**HOW TO COMPLETE THIS TASK:**
Gather the lines below that include the string "através", copying each in full.

**Stored data entries:**
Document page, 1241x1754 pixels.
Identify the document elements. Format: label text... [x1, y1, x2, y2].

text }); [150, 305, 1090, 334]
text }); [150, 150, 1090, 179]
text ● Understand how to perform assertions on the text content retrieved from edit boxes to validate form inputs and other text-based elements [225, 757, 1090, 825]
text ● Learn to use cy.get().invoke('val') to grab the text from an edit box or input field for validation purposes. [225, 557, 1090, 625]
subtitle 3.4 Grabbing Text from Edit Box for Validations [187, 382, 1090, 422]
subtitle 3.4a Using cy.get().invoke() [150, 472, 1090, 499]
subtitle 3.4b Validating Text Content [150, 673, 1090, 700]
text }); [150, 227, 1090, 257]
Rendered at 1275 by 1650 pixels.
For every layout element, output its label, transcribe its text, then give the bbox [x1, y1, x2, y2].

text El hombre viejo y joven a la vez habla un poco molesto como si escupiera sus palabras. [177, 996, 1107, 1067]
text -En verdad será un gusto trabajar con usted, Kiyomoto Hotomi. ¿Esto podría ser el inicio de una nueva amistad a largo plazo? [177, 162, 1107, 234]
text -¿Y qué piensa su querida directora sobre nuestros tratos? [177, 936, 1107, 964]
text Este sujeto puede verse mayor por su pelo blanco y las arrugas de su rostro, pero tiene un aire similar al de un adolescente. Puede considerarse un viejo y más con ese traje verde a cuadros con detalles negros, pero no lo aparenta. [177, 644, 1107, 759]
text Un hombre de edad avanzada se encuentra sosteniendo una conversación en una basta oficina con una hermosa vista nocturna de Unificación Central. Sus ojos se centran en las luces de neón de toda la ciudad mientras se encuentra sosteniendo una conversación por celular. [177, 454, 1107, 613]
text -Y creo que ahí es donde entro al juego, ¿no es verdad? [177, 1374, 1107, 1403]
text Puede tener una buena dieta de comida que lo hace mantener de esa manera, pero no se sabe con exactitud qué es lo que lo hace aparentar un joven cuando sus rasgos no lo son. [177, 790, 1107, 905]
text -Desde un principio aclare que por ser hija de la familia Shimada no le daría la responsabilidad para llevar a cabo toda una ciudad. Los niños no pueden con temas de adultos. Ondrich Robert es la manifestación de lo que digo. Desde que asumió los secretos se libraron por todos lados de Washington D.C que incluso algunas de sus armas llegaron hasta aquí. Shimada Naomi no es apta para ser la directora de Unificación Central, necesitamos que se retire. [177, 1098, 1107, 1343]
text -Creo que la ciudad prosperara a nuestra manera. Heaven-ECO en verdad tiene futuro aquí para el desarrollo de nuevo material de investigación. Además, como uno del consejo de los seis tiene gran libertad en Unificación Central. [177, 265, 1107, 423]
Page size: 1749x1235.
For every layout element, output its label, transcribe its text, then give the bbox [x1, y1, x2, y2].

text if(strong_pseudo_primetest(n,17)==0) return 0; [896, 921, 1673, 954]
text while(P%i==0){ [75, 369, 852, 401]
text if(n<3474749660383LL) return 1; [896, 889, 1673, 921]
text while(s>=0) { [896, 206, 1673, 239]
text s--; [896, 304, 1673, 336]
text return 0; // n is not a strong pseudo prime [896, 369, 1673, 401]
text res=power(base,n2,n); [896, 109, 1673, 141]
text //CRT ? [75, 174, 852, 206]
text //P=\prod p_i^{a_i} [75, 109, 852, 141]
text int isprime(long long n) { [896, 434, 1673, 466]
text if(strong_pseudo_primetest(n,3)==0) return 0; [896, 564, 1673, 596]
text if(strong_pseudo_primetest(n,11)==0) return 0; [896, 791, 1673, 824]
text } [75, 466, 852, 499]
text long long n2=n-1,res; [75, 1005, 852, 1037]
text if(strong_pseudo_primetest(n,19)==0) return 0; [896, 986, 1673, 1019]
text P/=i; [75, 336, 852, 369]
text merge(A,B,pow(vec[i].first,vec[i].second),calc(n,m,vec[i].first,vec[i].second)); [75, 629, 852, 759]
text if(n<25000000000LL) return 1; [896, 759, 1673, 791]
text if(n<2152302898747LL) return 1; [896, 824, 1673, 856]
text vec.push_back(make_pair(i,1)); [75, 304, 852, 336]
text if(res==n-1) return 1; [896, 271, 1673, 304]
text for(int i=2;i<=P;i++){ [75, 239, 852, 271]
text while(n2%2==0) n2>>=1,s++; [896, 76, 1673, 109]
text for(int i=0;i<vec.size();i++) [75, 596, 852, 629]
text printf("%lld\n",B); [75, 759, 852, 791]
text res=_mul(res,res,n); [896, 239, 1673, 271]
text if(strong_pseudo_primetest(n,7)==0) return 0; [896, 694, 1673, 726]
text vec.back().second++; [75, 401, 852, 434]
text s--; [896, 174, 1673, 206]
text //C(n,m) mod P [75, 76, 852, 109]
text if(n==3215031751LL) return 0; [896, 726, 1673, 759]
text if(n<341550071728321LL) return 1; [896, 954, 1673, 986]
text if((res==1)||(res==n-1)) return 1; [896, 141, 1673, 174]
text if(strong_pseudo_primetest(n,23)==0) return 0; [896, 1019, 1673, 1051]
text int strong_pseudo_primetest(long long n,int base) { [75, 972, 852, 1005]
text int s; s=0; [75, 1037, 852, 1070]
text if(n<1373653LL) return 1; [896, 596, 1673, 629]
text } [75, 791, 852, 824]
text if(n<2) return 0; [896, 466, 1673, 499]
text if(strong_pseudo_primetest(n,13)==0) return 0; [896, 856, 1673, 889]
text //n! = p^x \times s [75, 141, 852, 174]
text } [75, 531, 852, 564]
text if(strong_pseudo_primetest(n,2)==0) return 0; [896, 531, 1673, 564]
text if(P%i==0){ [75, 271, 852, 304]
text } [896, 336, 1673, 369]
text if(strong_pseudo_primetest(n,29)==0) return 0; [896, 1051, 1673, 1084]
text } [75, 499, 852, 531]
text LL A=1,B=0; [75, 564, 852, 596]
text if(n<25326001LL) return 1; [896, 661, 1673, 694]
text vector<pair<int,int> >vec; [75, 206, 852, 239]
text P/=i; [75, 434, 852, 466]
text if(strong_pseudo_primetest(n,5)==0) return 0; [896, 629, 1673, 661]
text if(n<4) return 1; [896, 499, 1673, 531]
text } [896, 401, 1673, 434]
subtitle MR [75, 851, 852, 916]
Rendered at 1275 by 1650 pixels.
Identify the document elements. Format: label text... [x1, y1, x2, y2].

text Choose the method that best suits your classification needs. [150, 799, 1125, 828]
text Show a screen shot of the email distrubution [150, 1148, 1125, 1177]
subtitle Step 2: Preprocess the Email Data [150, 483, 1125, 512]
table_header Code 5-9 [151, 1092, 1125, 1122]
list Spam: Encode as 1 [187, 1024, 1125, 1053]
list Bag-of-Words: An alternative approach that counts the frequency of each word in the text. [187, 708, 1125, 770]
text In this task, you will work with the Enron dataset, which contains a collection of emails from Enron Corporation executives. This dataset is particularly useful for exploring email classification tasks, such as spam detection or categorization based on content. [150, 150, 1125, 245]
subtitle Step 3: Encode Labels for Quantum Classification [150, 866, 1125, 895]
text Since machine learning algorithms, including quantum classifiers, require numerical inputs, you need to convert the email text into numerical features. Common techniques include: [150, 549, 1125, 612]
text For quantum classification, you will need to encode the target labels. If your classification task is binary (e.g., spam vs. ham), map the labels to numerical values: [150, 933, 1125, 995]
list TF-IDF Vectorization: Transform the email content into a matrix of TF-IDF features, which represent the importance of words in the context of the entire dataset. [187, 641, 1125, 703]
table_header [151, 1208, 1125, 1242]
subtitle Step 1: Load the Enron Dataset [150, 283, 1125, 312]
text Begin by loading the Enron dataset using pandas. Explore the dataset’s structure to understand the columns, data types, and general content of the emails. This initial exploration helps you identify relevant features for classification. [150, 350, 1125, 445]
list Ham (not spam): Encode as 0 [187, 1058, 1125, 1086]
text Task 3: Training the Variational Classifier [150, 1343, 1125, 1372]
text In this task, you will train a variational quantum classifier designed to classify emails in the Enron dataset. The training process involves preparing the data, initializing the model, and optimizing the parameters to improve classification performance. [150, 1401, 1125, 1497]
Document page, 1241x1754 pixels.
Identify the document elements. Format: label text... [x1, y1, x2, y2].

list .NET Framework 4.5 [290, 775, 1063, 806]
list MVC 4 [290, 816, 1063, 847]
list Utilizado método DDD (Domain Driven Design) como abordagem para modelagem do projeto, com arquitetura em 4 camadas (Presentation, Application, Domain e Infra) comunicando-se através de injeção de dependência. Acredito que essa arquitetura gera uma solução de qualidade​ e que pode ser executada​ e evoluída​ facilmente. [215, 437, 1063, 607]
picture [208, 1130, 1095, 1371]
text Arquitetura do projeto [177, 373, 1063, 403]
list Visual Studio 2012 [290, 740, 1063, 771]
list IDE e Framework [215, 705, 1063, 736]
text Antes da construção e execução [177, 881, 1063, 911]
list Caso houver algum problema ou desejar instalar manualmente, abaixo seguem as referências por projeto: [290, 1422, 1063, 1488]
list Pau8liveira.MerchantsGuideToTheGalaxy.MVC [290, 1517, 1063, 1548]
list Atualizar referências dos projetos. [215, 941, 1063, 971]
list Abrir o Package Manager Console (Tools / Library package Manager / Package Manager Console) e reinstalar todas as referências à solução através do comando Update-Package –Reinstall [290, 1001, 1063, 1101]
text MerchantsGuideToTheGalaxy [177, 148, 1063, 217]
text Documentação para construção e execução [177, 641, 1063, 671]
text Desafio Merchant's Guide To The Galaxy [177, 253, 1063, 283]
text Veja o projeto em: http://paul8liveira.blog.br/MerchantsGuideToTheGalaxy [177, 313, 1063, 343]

**EXERCISE OUTPUT:**
list Utilizado método DDD (Domain Driven Design) como abordagem para modelagem do projeto, com arquitetura em 4 camadas (Presentation, Application, Domain e Infra) comunicando-se através de injeção de dependência. Acredito que essa arquitetura gera uma solução de qualidade​ e que pode ser executada​ e evoluída​ facilmente. [215, 437, 1063, 607]
list Abrir o Package Manager Console (Tools / Library package Manager / Package Manager Console) e reinstalar todas as referências à solução através do comando Update-Package –Reinstall [290, 1001, 1063, 1101]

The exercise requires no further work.